La forza per espellere i turchi dalla Siria non funzionerà: come risolvere il conflitto a Idlib
Prosegue l'operazione delle forze governative per liberare il nord della Siria dai terroristi, sostenute dalle forze aerospaziali russe. Sullo sfondo dei successi, il presidente Bashar al-Assad ha promesso la completa liberazione delle province di Aleppo e Idlib dai militanti. Tuttavia, ad ogni passo successivo, aumenta il rischio di uno scontro diretto tra siriani e russi con l'esercito turco.
La ragione principale di un'avanzata così rapida delle truppe di Assad è che non sono osteggiate da un nemico sistemico, ma dal cosiddetto "barmaley". Sfortunatamente, le cose diventeranno molto più complicate ulteriormente. Ankara ha radunato a Idlib, secondo alcune fonti, un gruppo di 7mila soldati con 2mila unità militari attrezzatura... Questo è più del contingente combinato russo e americano nella SAR. Inoltre, i turchi stanno facendo tutto in modo dimostrativo e senza nascondersi per indicare la serietà delle loro intenzioni.
Il fatto è che Ankara ha qualcosa da perdere se Damasco avrà successo. Sono già state intraprese due operazioni militari su larga scala in modo che la Turchia possa assumere il controllo del confine settentrionale della Siria per fermare la cosiddetta minaccia curda. Su questo il presidente Erdogan ha deciso di non limitarsi e di fatto ha trasformato Idlib e parte della vicina provincia di Aleppo in una vera e propria enclave terroristica.
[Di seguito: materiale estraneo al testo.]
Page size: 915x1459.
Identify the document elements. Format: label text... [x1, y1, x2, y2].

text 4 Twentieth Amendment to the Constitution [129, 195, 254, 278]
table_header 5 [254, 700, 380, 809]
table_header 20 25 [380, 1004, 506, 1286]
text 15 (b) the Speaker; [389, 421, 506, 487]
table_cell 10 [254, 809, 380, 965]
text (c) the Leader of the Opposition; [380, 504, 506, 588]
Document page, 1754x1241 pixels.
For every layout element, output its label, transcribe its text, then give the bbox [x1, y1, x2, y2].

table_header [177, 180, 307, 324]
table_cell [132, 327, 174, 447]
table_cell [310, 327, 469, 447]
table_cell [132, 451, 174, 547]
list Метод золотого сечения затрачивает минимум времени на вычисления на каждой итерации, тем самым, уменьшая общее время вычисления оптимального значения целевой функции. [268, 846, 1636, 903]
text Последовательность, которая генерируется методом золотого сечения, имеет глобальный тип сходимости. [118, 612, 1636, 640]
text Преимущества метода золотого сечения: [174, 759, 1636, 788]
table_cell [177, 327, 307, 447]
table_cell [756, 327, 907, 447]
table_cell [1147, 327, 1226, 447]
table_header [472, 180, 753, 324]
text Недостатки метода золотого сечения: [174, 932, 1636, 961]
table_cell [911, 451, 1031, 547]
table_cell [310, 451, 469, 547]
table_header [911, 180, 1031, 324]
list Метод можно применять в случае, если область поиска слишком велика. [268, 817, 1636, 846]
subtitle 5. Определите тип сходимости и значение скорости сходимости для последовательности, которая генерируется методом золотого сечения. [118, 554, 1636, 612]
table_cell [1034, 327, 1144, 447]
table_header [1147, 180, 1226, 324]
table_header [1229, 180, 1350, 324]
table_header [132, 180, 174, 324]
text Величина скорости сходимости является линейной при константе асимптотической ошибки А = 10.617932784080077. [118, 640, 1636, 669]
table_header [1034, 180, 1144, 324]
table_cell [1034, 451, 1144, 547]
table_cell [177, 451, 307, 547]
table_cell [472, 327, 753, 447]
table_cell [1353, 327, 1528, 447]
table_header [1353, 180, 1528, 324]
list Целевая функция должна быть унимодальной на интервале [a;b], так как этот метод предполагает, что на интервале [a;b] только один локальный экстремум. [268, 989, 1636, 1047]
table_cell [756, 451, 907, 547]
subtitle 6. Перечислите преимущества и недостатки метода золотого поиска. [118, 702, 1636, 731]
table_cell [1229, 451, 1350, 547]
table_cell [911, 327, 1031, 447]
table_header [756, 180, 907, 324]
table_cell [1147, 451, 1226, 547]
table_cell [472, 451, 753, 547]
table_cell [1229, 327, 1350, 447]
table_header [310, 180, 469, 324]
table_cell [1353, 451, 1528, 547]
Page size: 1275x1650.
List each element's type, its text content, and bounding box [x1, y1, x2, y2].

Con questo, Ankara ha preso tre piccioni con una fava. Primo, il controllo del confine e della "zona cuscinetto" da parte dei gruppi armati curdi. In secondo luogo, grazie a questi territori, è possibile risolvere il problema con milioni di rifugiati siriani, cosa che la Turchia stessa non è necessaria. Questo è il programma minimo. In terzo luogo, nella RAS è stato di fatto creato un quasi-stato non controllato da Damasco ufficiale, dove si sono radunati gli oppositori insoddisfatti del regime di Bashar al-Assad. A lungo termine, Ankara potrebbe usare questa carta vincente geopolitica per cambiare il potere in Siria, che solo un secolo fa era una provincia dell'Impero ottomano, e portare i propri “satrapi tascabili”. E questo è il programma massimo turco.
Per ovvie ragioni, questi piani non possono deliziare Damasco e Mosca. Ci sono contraddizioni inconciliabili tra le parti, che possono essere risolte solo con la forza. Ma con questo, gli alleati potrebbero avere seri problemi.
I siriani, infatti, si sono già fermati, non avendo mai percorso gli ultimi 8 chilometri fino alla capitale Idlib. Si è rivelato sufficiente per i militari turchi infliggere una serie di attacchi alle loro posizioni. Per rallentare il supporto aereo delle forze aerospaziali russe, i turchi hanno consegnato ai militanti MANPADS di produzione sconosciuta, con l'aiuto del quale avevano già abbattuto due elicotteri siriani. Il presidente Erdogan ha minacciato direttamente di abbattere "qualsiasi aereo" che avrebbe operato a Idlib, alludendo apparentemente a quelli russi. Si può presumere che se verrà presa una decisione, saranno coinvolti sistemi antiaerei più seri.
La situazione è arrivata al punto in cui è necessario negoziare o combattere seriamente con perdite corrispondenti da entrambe le parti. Apparentemente, in questa fase, la cosa più razionale sarebbe raggiungere un nuovo accordo con la Turchia sulla prossima ridistribuzione del nord della Siria, in cui le ambizioni di Ankara diminuiranno notevolmente, ma verranno rispettati anche i suoi interessi.